Lauréat du Goncourt, Laurent Gaudé n’hésite pas à se frotter à des genres variés, sans délaisser ni snober les littératures de genre. La fantasy, la science-fiction et le polar font partie de son arsenal créatif et il n’hésite pas à s’en emparer au service des histoires qu’il souhaite raconter. “Chien 51” est un polar politico-criminel dans un contexte d’anticipation tendance dystopique. Le dernier roman de Laurent Gaudé a donc toute sa place dans ces colonnes.
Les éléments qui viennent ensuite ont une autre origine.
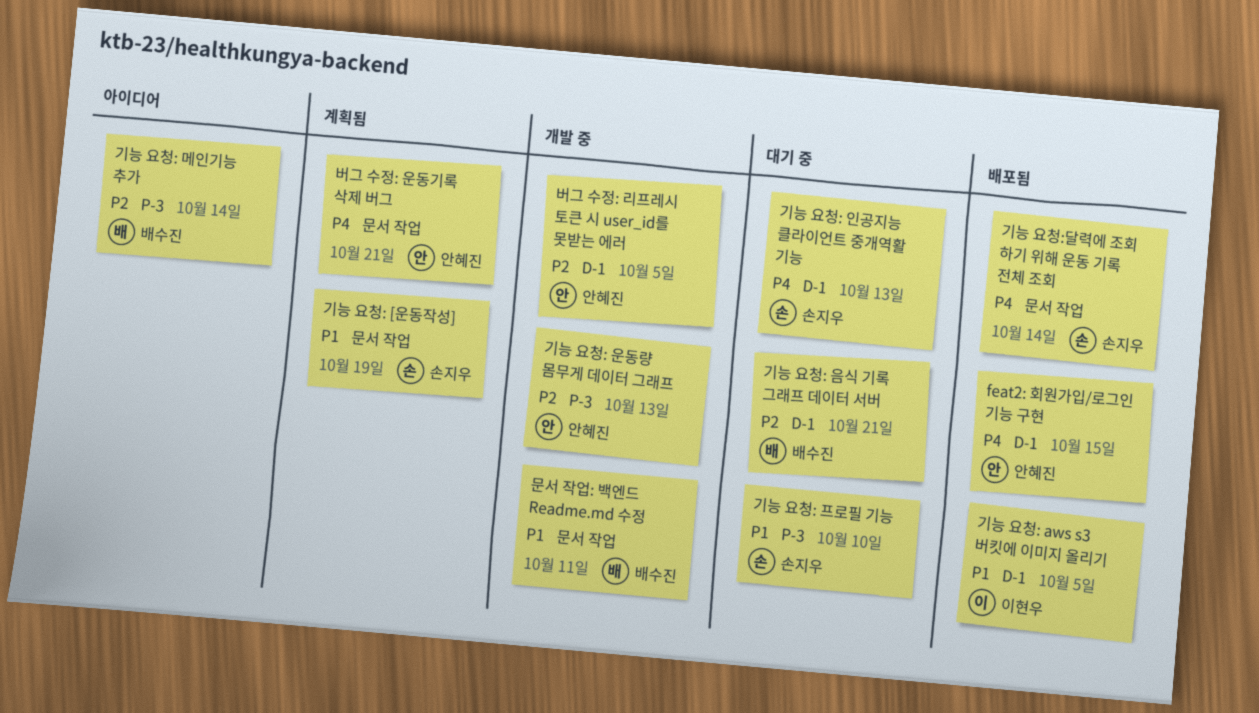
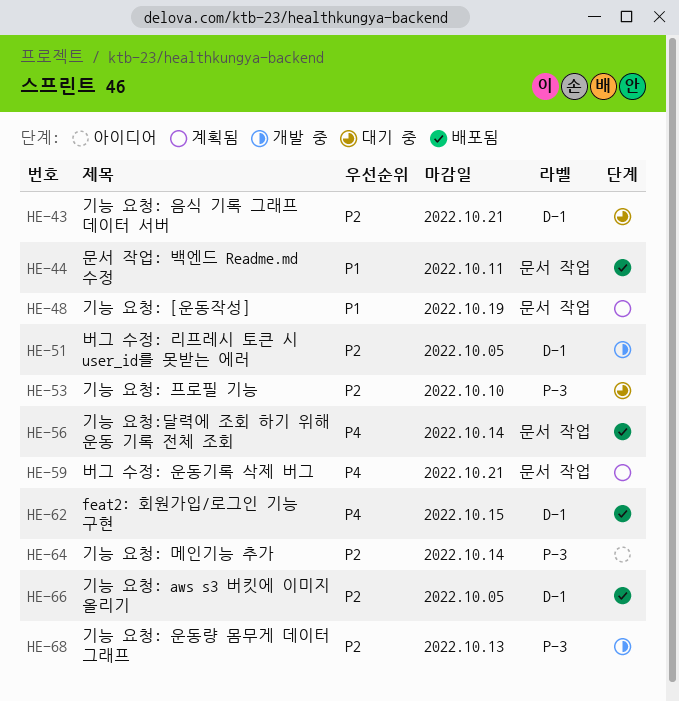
기능 요청: aws s3 버킷에 이미지 올리기, priority: P1 -> P2
기능 요청: 인공지능 클라이언트 중개역활 기능: present -> none
기능 요청: 프로필 기능, priority: P1 -> P2
문서 작업: 백엔드 Readme.md 수정, status: 개발 중 -> 배포됨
Sparak, salarié de l’entreprise privée GoldTex depuis le rachat de la Grèce par la société, est “chien” de son état. Une sorte de policier de bas étage, opèrent dans la zone 3, la plus malfamée de la ville de Magnapole, là où s’entassent les ouvriers et les petites mains d’un système capitaliste qui exacerbe la sanctuarisation des élites. Sparak est mandaté pour enquêter sur un meurtre en binôme avec Sofia, jeune inspectrice de la zone 2, celle des privilégiés.

“Chien 51” me sort de ma zone de confort. Je n’aime pas spécialement les enquêtes policières mais celle-ci mêle complots politiques, trafics et jeux d’influence. Un cocktail pas forcément original mais qui tient la route. La dernière ligne droite du récit est menée tambours battants, avec de l’action et de la violence. L’ambiance poisseuse ne quitte jamais vraiment le lecteur.
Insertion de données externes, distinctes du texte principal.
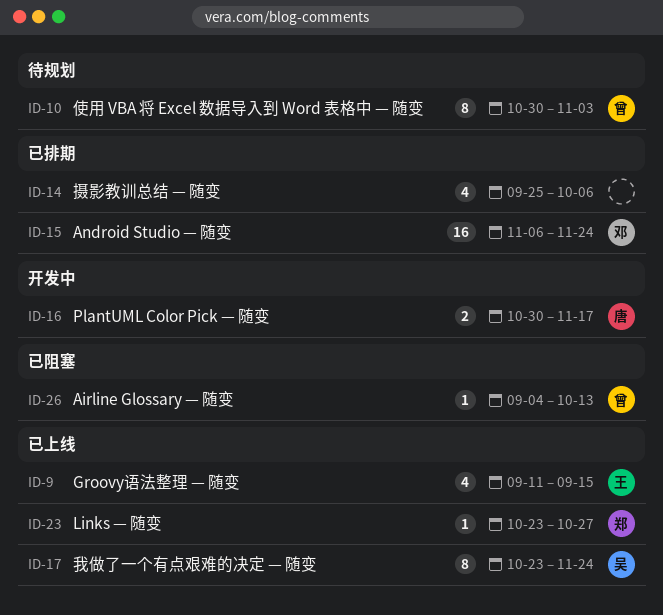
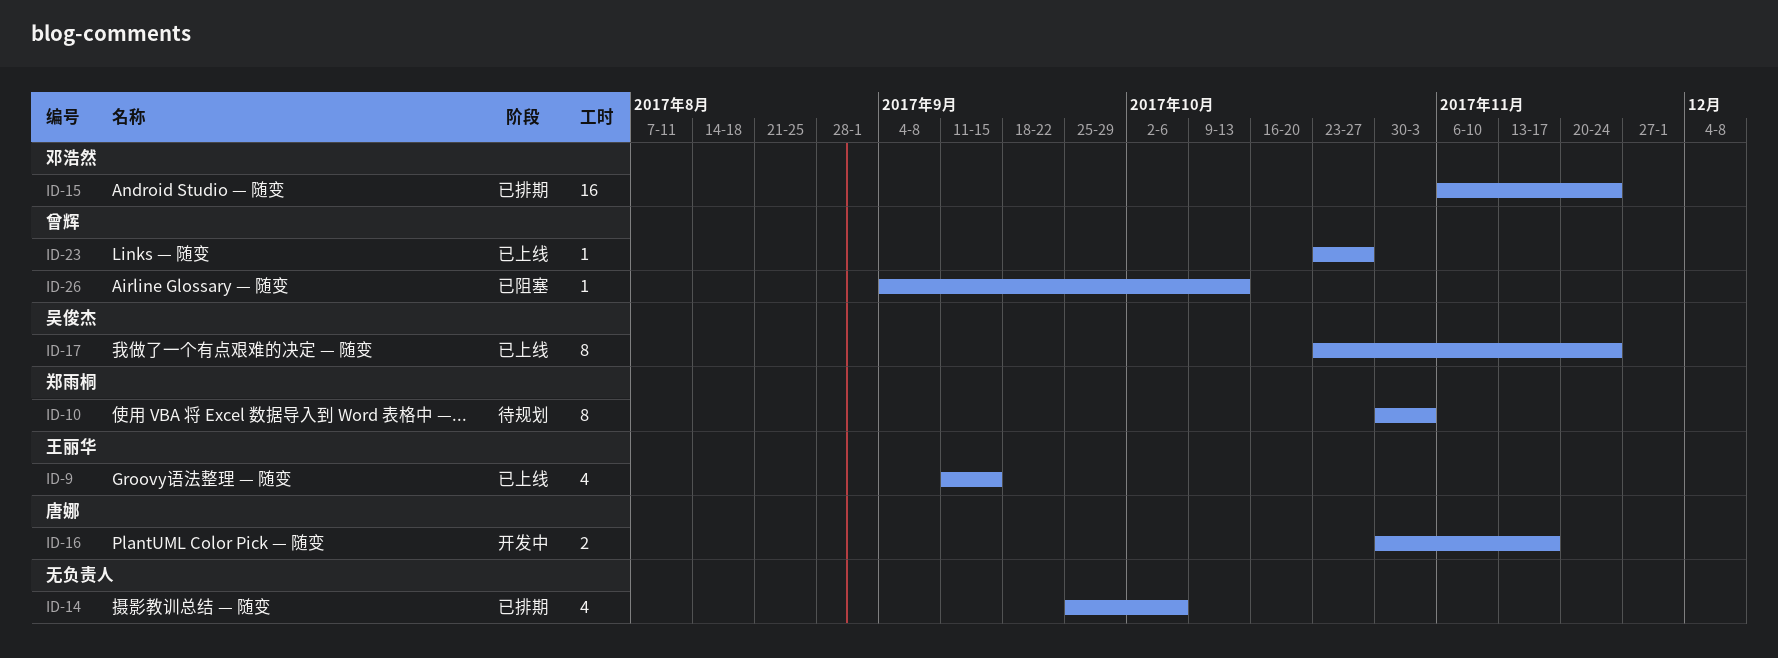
ID-10, owner: 曾辉 -> 郑雨桐
ID-23, owner: 郑雨桐 -> 曾辉

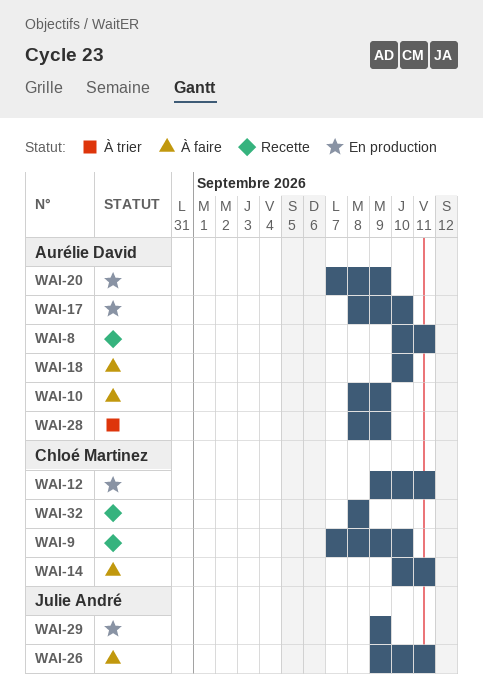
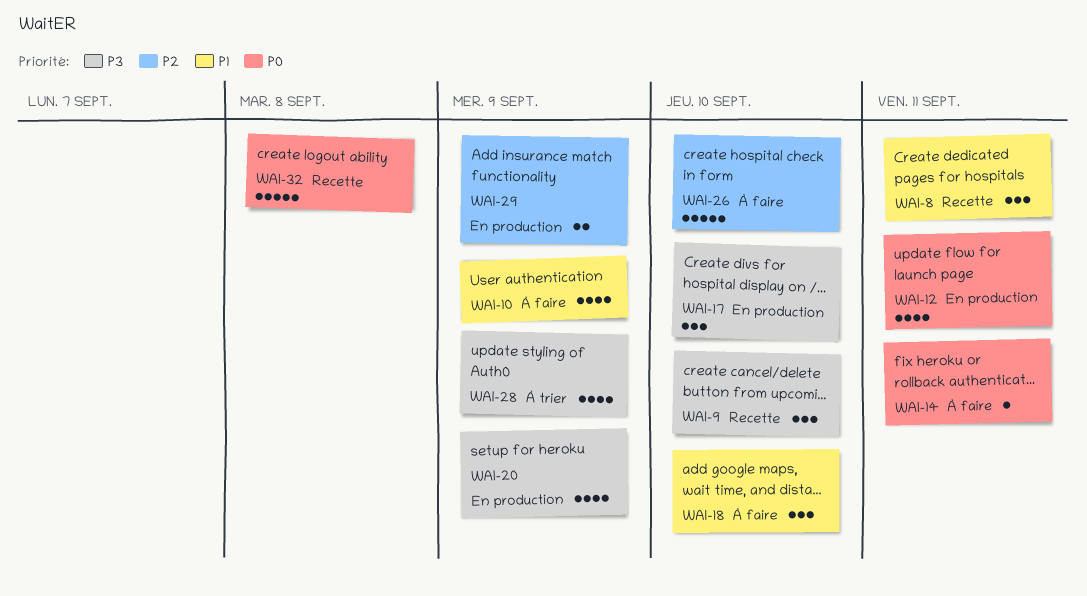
WAI-26, due: Sep 11 -> Sep 10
Forcément, quand le cadre de l’intrigue voit la privatisation du monde par des sociétés privées qui creusent les inégalités et écrasent les masses de salariés tout en leur agitant quelques bribes d’espoir sous le nez, ce n’est pas très réjouissant. Et c’est sur le cadre dystopique du roman que j’ai quelques regrets. En effet, le contexte social reste à l’arrière-plan, sans qu’il soit creusé à sa juste mesure, et cette toile de fond paraît un brin superficielle par rapport aux grandes dystopies du XXe siècle.
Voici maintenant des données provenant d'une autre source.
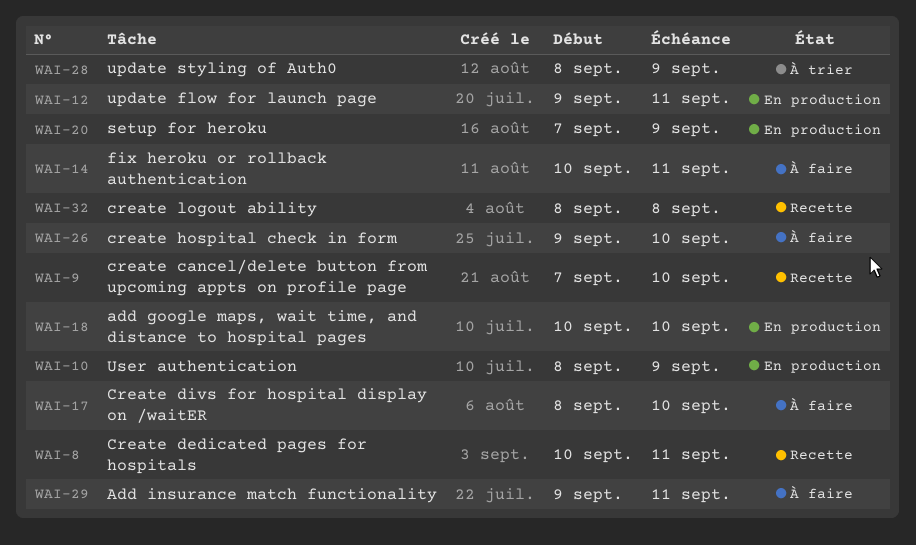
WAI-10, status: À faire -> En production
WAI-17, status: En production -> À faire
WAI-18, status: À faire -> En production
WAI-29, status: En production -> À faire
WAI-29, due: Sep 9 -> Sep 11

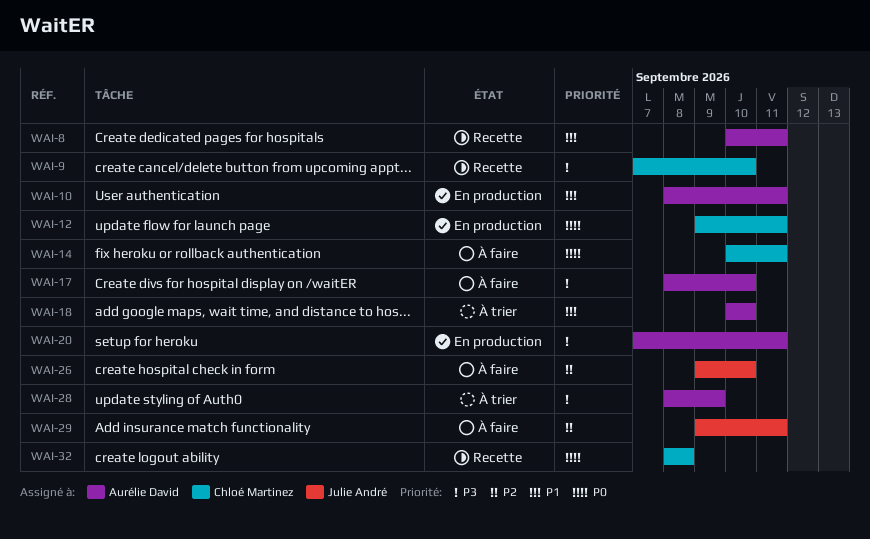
WAI-10, due: Sep 9 -> Sep 11
WAI-18, status: En production -> À trier
WAI-20, due: Sep 9 -> Sep 11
Finalement, “Chien 51” est bien plus un polar dans un contexte dystopique qu’une dystopie s’appuyant sur une intrigue policière pour avancer. La narration solide et les qualités d’écriture certaines font toutefois du dernier roman de Laurent Gaudé une valeur sûre.

Édité en poche chez Actes Sud, dans la collection Babel.